Энн с облегчением вздохнула, конечно, у нее просто разыгралось воображение. С трудом она подала руку мистеру Данстену и улыбнулась.

— Очень любезно с вашей стороны, мистер Данстен. Присаживайтесь.

Роберт Данстен пододвинул стул и удобно уселся.

— Я хочу поблагодарить за чудесные цветы, которые прислали вы и Элейн, — смущенно сказала Энн.

— Рад, что они вам понравились.

— Я первый раз в жизни получила орхидеи.

Роберт улыбнулся:

— Я рад, что нам удалось подарить вам что-то особенное, ведь я вижу — мы далеко не единственные!

— Да, многие были очень добры ко мне. Мне даже стыдно лежать здесь, когда всем остальным приходится трудиться из-за меня еще больше.

— Ваша сестра очень хорошо работает. Не знаю, что бы мы без нее делали, — с уважением произнес Роберт Данстен. — Элейн пошла сегодня вместе с ней к герцогине. Моя дочь называет ее «герцогиня Энн».

— Она наверняка будет рада. Я очень волнуюсь о герцогине. Так много еще нужно бы доделать.

— Могу заверить вас, мисс Гранвилл, что пока вы пробудете здесь, обо всем позаботятся.

Было в его голосе что-то странное, незнакомое, но Энн теперь точно знала, что и Роберт Данстен — добрый человек, и вся ее робость исчезла.

«Не такой он и грозный», — думала Энн, вспоминая его появление в их крошечной комнатке. Сейчас она видела, что он еще совсем молодой человек с очень серьезным симпатичным лицом. Мистер Данстен внимательно разглядывал фотографию ее отца.

— Несомненно, мне знакомо это лицо, — сказал он.

— Это мой отец.

— Его зовут А.К. Гранвилл?

— Да, Артур Кристофер.

— Странно! Я знал его. Только мне и в голову не пришло связать вашу фамилию с фамилией блестящего корнуоллского историка.

— Действительно, мой отец опубликовал несколько книг о Корнуолле. Где вы с ним познакомились?

— Он приезжал в Лондон читать лекции, и мне повезло получить приглашение на ужин, там мы и познакомились. У нас тогда состоялся очень интересный разговор. Приблизительно через год я обнаружил в книге вашего отца ссылку на пьесу одного испанского писателя, которую я очень хотел прочитать.
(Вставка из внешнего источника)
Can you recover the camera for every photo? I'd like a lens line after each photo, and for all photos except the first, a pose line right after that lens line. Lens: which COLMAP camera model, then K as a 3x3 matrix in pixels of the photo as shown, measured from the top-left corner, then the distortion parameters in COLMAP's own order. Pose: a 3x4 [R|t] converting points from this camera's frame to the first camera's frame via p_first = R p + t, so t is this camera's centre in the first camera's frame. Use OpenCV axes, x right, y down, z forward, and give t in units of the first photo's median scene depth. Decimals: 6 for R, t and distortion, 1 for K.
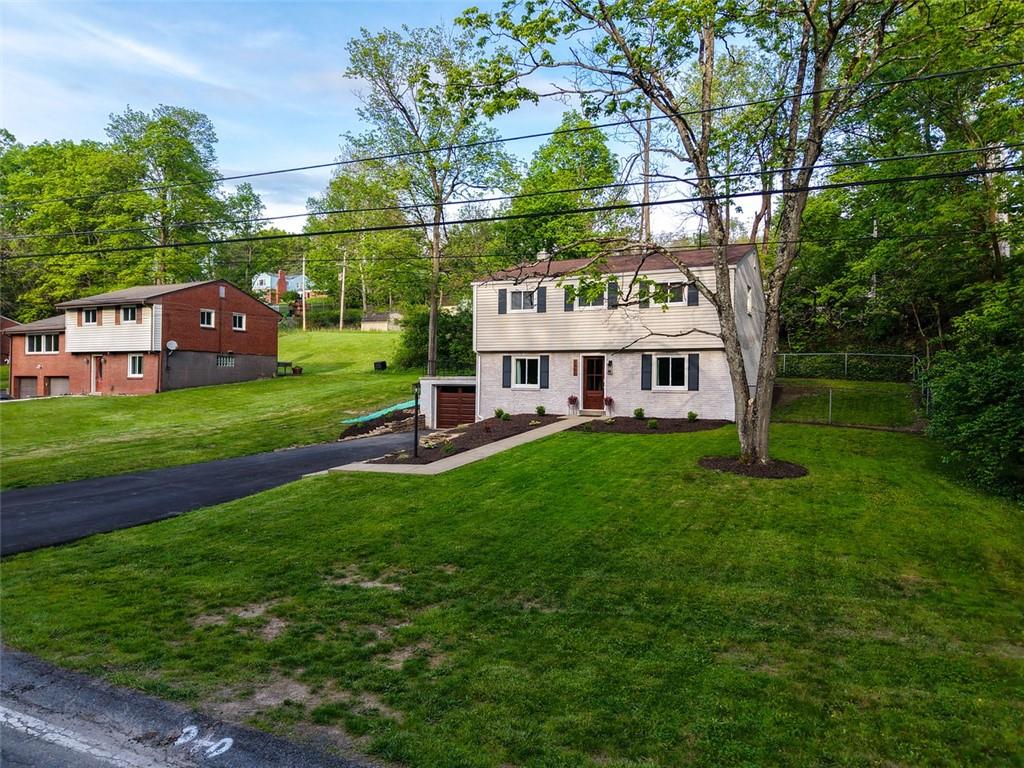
lens RADIAL K [[697.8, 0, 512.0], [0, 697.8, 384.0], [0, 0, 1]] dist [0.046394, -0.055471]
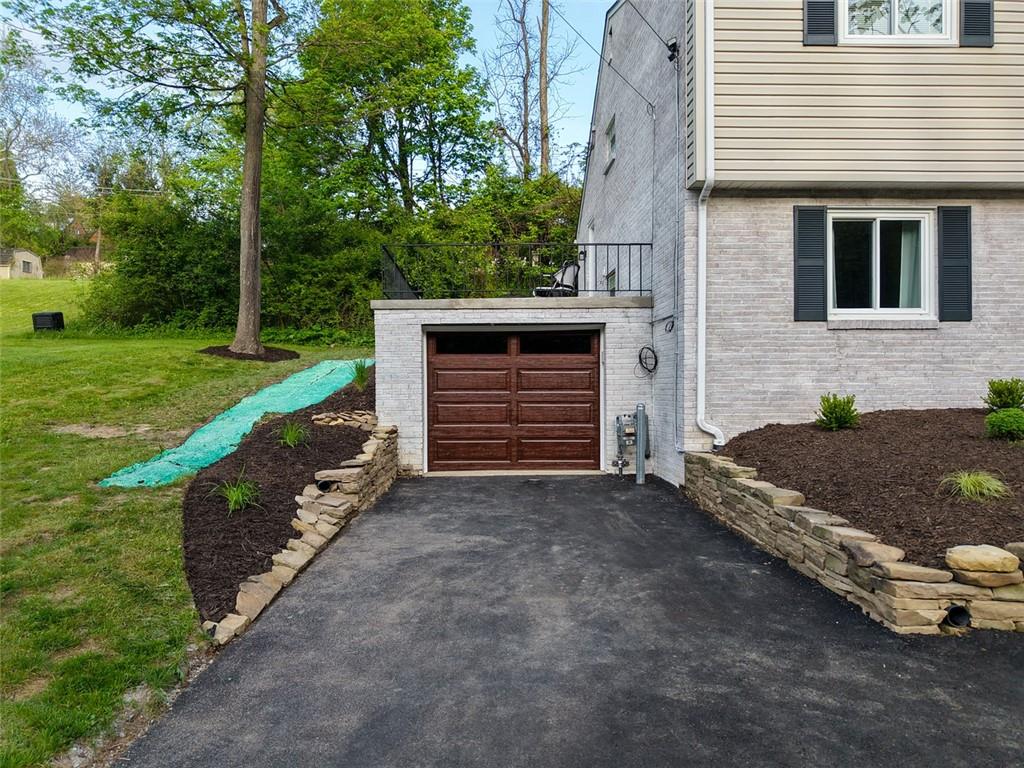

Она не издавалась у нас в стране, и я написал вашему отцу, чтобы узнать, нет ли у него экземпляра этой пьесы и не одолжит ли он мне ее на время. Я отправил письмо через его издателей. Помню, в адресе был указан городок, название которого начиналось с Сент…

— Сент-Читас.

— Да, да! Он прислал и книгу, и комментарии к пьесе, которые мне очень помогли.

— Думаю, я хорошо помню книгу, о которой вы говорите, — медленно произнесла Энн. — В ней еще были довольно забавные иллюстрации испанского художника по фамилии де Перес.